# Task:
At the line containing "Ton bureau ergonomique fatigue ton dos", begin setting down the entries exactly, and stop only after the last line.

# Input:
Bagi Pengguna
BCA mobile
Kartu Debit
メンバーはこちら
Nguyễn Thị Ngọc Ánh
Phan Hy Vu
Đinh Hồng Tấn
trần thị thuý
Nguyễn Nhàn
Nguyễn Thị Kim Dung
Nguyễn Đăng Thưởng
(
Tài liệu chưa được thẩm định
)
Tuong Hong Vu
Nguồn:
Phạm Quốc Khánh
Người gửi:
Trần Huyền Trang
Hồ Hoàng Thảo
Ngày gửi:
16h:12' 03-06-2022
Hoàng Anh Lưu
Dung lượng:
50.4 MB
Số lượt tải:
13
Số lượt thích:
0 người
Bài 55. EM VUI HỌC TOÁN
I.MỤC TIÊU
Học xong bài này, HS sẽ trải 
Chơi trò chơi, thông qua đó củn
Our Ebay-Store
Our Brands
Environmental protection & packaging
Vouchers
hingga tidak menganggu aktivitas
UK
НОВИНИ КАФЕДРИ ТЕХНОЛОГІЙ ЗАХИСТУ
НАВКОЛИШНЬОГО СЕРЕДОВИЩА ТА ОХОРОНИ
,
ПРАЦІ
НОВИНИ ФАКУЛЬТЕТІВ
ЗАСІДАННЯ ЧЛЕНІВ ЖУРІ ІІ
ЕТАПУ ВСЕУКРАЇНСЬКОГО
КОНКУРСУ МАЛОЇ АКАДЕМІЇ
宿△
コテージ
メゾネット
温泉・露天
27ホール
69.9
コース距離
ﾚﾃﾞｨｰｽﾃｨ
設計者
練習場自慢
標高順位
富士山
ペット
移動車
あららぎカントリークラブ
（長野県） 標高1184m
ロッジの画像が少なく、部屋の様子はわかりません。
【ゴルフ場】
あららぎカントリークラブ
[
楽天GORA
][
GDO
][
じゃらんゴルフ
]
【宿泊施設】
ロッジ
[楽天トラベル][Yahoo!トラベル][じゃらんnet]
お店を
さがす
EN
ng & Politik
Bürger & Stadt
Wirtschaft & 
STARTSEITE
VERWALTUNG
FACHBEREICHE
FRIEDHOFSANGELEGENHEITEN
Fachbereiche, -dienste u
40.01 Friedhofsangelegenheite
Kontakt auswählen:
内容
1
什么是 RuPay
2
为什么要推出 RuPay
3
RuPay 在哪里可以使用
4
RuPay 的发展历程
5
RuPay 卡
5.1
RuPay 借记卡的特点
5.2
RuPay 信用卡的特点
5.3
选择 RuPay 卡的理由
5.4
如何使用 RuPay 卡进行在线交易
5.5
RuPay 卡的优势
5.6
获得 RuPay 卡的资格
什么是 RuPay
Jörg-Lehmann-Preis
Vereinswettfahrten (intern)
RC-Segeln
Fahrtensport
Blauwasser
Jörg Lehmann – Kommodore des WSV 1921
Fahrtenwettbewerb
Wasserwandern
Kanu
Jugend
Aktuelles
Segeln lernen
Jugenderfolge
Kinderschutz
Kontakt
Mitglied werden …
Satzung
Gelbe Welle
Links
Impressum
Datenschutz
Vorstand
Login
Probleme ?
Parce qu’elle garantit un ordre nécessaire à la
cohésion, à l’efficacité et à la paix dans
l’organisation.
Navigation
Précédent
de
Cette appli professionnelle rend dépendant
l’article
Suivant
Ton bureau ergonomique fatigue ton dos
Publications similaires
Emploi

# Answer to this problem:
Ton bureau ergonomique fatigue ton dos
Publications similaires
Emploi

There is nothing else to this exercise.